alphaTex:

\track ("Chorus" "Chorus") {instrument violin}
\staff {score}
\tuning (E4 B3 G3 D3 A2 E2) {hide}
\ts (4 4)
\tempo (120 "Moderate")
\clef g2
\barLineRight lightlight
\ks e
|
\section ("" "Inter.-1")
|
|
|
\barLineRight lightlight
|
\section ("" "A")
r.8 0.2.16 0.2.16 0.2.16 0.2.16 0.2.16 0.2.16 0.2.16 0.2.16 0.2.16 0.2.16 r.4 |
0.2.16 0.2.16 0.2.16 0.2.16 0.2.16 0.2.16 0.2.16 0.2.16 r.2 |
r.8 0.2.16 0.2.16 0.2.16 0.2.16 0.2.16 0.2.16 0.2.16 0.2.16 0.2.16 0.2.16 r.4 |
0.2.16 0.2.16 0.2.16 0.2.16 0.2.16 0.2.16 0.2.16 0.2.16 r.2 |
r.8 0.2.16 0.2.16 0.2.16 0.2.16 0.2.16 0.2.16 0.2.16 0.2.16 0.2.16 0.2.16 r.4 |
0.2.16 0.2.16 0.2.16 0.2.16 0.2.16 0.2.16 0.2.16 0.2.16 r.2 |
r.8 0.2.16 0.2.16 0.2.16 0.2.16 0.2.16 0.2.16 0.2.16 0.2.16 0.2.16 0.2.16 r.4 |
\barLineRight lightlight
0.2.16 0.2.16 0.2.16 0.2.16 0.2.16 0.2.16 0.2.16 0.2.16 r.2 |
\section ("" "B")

+--

▸ Task requirements:
Copy every line of the data above without changing anything.

▸ Result of the task:
alphaTex:

\track ("Chorus" "Chorus") {instrument violin}
\staff {score}
\tuning (E4 B3 G3 D3 A2 E2) {hide}
\ts (4 4)
\tempo (120 "Moderate")
\clef g2
\barLineRight lightlight
\ks e
|
\section ("" "Inter.-1")
|
|
|
\barLineRight lightlight
|
\section ("" "A")
r.8 0.2.16 0.2.16 0.2.16 0.2.16 0.2.16 0.2.16 0.2.16 0.2.16 0.2.16 0.2.16 r.4 |
0.2.16 0.2.16 0.2.16 0.2.16 0.2.16 0.2.16 0.2.16 0.2.16 r.2 |
r.8 0.2.16 0.2.16 0.2.16 0.2.16 0.2.16 0.2.16 0.2.16 0.2.16 0.2.16 0.2.16 r.4 |
0.2.16 0.2.16 0.2.16 0.2.16 0.2.16 0.2.16 0.2.16 0.2.16 r.2 |
r.8 0.2.16 0.2.16 0.2.16 0.2.16 0.2.16 0.2.16 0.2.16 0.2.16 0.2.16 0.2.16 r.4 |
0.2.16 0.2.16 0.2.16 0.2.16 0.2.16 0.2.16 0.2.16 0.2.16 r.2 |
r.8 0.2.16 0.2.16 0.2.16 0.2.16 0.2.16 0.2.16 0.2.16 0.2.16 0.2.16 0.2.16 r.4 |
\barLineRight lightlight
0.2.16 0.2.16 0.2.16 0.2.16 0.2.16 0.2.16 0.2.16 0.2.16 r.2 |
\section ("" "B")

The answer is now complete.